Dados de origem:
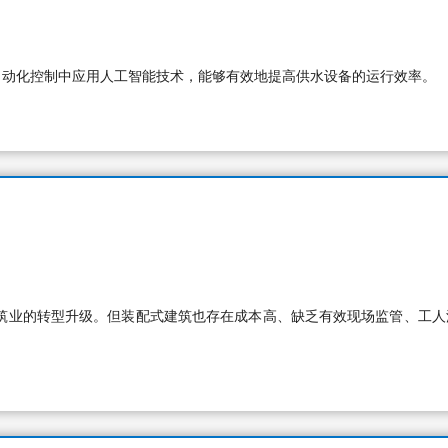
自动化控制中应用人工智能技术，能够有效地提高供水设备的运行效率。
筑业的转型升级。但装配式建筑也存在成本高、缺乏有效现场监管、工人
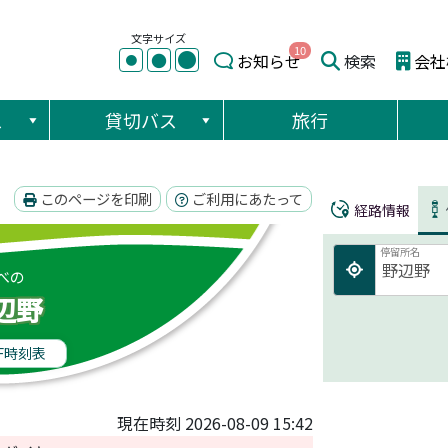
文字サイズ
10
●
●
お知らせ
検索
会社
●
ス
貸切バス
旅行
このページを印刷
ご利用にあたって
経路情報
停留所名
べの
辺野
F時刻表
現在時刻 2026-08-09 15:42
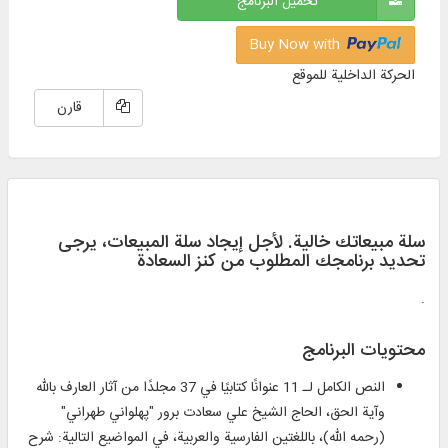
تحميل البرنامج
Buy Now with
الحركة الداخلية للموقع
قارن
سلة مبيعاتك خالية. لأجل إيجاد سلة المبيعات، يرجی
تحديد برنامجك المطلوب من كنز السعادة
.
محتويات البرنامج
النص الكامل لـ 11 عنوانًا كتابيًا في 37 مجلدًا من آثار العارف بالله
وآية الحق، الحاج الشيخ علي سعادت برور "پهلواني طهراني"
(رحمه الله)، باللغتين الفارسية والعربية، في المواضيع التالية: شرح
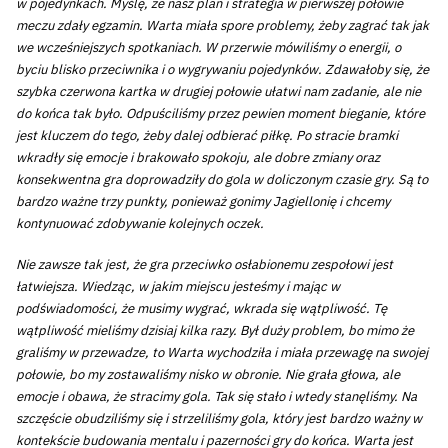
w pojedynkach. Myślę, że nasz plan i strategia w pierwszej połowie
meczu zdały egzamin. Warta miała spore problemy, żeby zagrać tak jak
we wcześniejszych spotkaniach. W przerwie mówiliśmy o energii, o
byciu blisko przeciwnika i o wygrywaniu pojedynków. Zdawałoby się, że
szybka czerwona kartka w drugiej połowie ułatwi nam zadanie, ale nie
do końca tak było. Odpuściliśmy przez pewien moment bieganie, które
jest kluczem do tego, żeby dalej odbierać piłkę. Po stracie bramki
wkradły się emocje i brakowało spokoju, ale dobre zmiany oraz
konsekwentna gra doprowadziły do gola w doliczonym czasie gry. Są to
bardzo ważne trzy punkty, ponieważ gonimy Jagiellonię i chcemy
kontynuować zdobywanie kolejnych oczek.
Nie zawsze tak jest, że gra przeciwko osłabionemu zespołowi jest
łatwiejsza. Wiedząc, w jakim miejscu jesteśmy i mając w
podświadomości, że musimy wygrać, wkrada się wątpliwość. Tę
wątpliwość mieliśmy dzisiaj kilka razy. Był duży problem, bo mimo że
graliśmy w przewadze, to Warta wychodziła i miała przewagę na swojej
połowie, bo my zostawaliśmy nisko w obronie. Nie grała głowa, ale
emocje i obawa, że stracimy gola. Tak się stało i wtedy stanęliśmy. Na
szczęście obudziliśmy się i strzeliliśmy gola, który jest bardzo ważny w
kontekście budowania mentalu i pazerności gry do końca. Warta jest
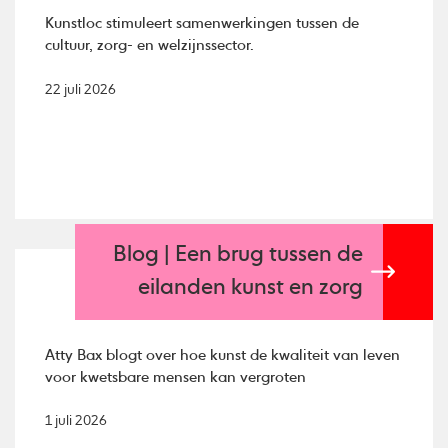
Kunstloc stimuleert samenwerkingen tussen de
cultuur, zorg- en welzijnssector.
22 juli 2026
Blog | Een brug tussen de
eilanden kunst en zorg
Atty Bax blogt over hoe kunst de kwaliteit van leven
voor kwetsbare mensen kan vergroten
1 juli 2026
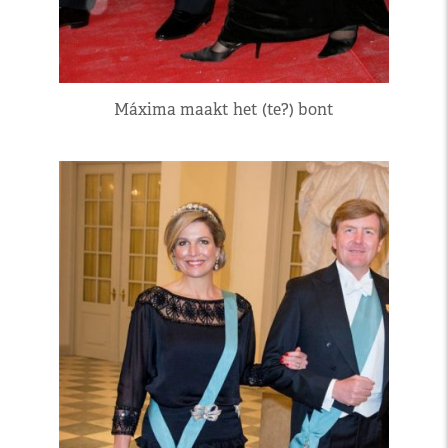
Máxima maakt het (te?) bont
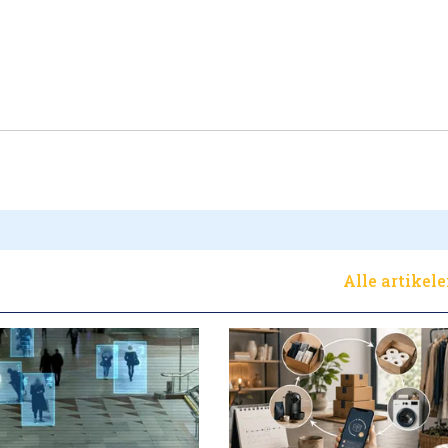
Alle artikel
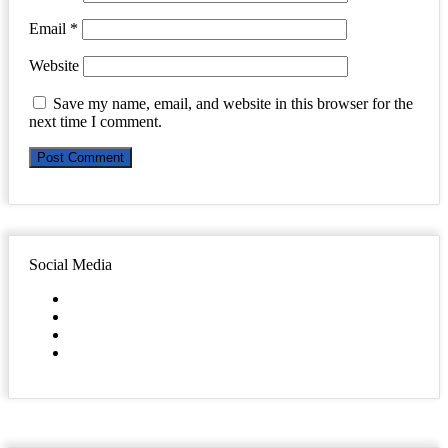
Email
*
Website
Save my name, email, and website in this browser for the
next time I comment.
Social Media
Facebook
Twitter
YouTube
Instagram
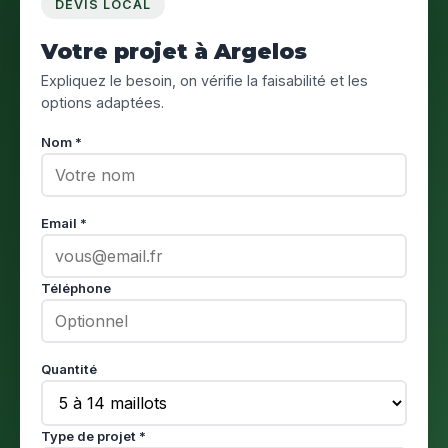
DEVIS LOCAL
Votre projet à Argelos
Expliquez le besoin, on vérifie la faisabilité et les
options adaptées.
Nom *
Email *
Téléphone
Quantité
Type de projet *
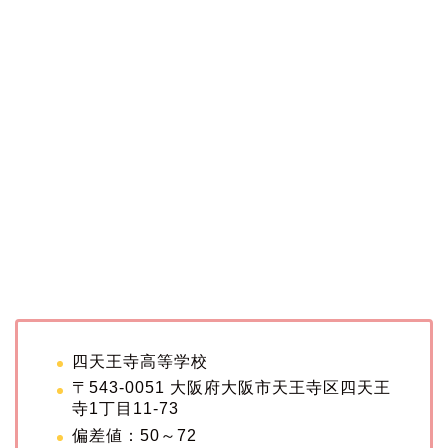
四天王寺高等学校
〒543-0051 大阪府大阪市天王寺区四天王
寺1丁目11-73
偏差値：50～72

[TAREFA PROPOSTA]: Reproduza todas as linhas acima sem nenhuma alteração e deixe as imagens de fora.

[RESULTADO DO EXERCÍCIO]:
自动化控制中应用人工智能技术，能够有效地提高供水设备的运行效率。
筑业的转型升级。但装配式建筑也存在成本高、缺乏有效现场监管、工人
文字サイズ
10
●
●
お知らせ
検索
会社
●
ス
貸切バス
旅行
このページを印刷
ご利用にあたって
経路情報
停留所名
べの
辺野
F時刻表
現在時刻 2026-08-09 15:42
تحميل البرنامج
Buy Now with
الحركة الداخلية للموقع
قارن
سلة مبيعاتك خالية. لأجل إيجاد سلة المبيعات، يرجی
تحديد برنامجك المطلوب من كنز السعادة
.
محتويات البرنامج
النص الكامل لـ 11 عنوانًا كتابيًا في 37 مجلدًا من آثار العارف بالله
وآية الحق، الحاج الشيخ علي سعادت برور "پهلواني طهراني"
(رحمه الله)، باللغتين الفارسية والعربية، في المواضيع التالية: شرح
w pojedynkach. Myślę, że nasz plan i strategia w pierwszej połowie
meczu zdały egzamin. Warta miała spore problemy, żeby zagrać tak jak
we wcześniejszych spotkaniach. W przerwie mówiliśmy o energii, o
byciu blisko przeciwnika i o wygrywaniu pojedynków. Zdawałoby się, że
szybka czerwona kartka w drugiej połowie ułatwi nam zadanie, ale nie
do końca tak było. Odpuściliśmy przez pewien moment bieganie, które
jest kluczem do tego, żeby dalej odbierać piłkę. Po stracie bramki
wkradły się emocje i brakowało spokoju, ale dobre zmiany oraz
konsekwentna gra doprowadziły do gola w doliczonym czasie gry. Są to
bardzo ważne trzy punkty, ponieważ gonimy Jagiellonię i chcemy
kontynuować zdobywanie kolejnych oczek.
Nie zawsze tak jest, że gra przeciwko osłabionemu zespołowi jest
łatwiejsza. Wiedząc, w jakim miejscu jesteśmy i mając w
podświadomości, że musimy wygrać, wkrada się wątpliwość. Tę
wątpliwość mieliśmy dzisiaj kilka razy. Był duży problem, bo mimo że
graliśmy w przewadze, to Warta wychodziła i miała przewagę na swojej
połowie, bo my zostawaliśmy nisko w obronie. Nie grała głowa, ale
emocje i obawa, że stracimy gola. Tak się stało i wtedy stanęliśmy. Na
szczęście obudziliśmy się i strzeliliśmy gola, który jest bardzo ważny w
kontekście budowania mentalu i pazerności gry do końca. Warta jest
Kunstloc stimuleert samenwerkingen tussen de
cultuur, zorg- en welzijnssector.
22 juli 2026
Blog | Een brug tussen de
eilanden kunst en zorg
Atty Bax blogt over hoe kunst de kwaliteit van leven
voor kwetsbare mensen kan vergroten
1 juli 2026
Máxima maakt het (te?) bont
Alle artikel
Email
*
Website
Save my name, email, and website in this browser for the
next time I comment.
Social Media
Facebook
Twitter
YouTube
Instagram
DEVIS LOCAL
Votre projet à Argelos
Expliquez le besoin, on vérifie la faisabilité et les
options adaptées.
Nom *
Email *
Téléphone
Quantité
Type de projet *
四天王寺高等学校
〒543-0051 大阪府大阪市天王寺区四天王
寺1丁目11-73
偏差値：50～72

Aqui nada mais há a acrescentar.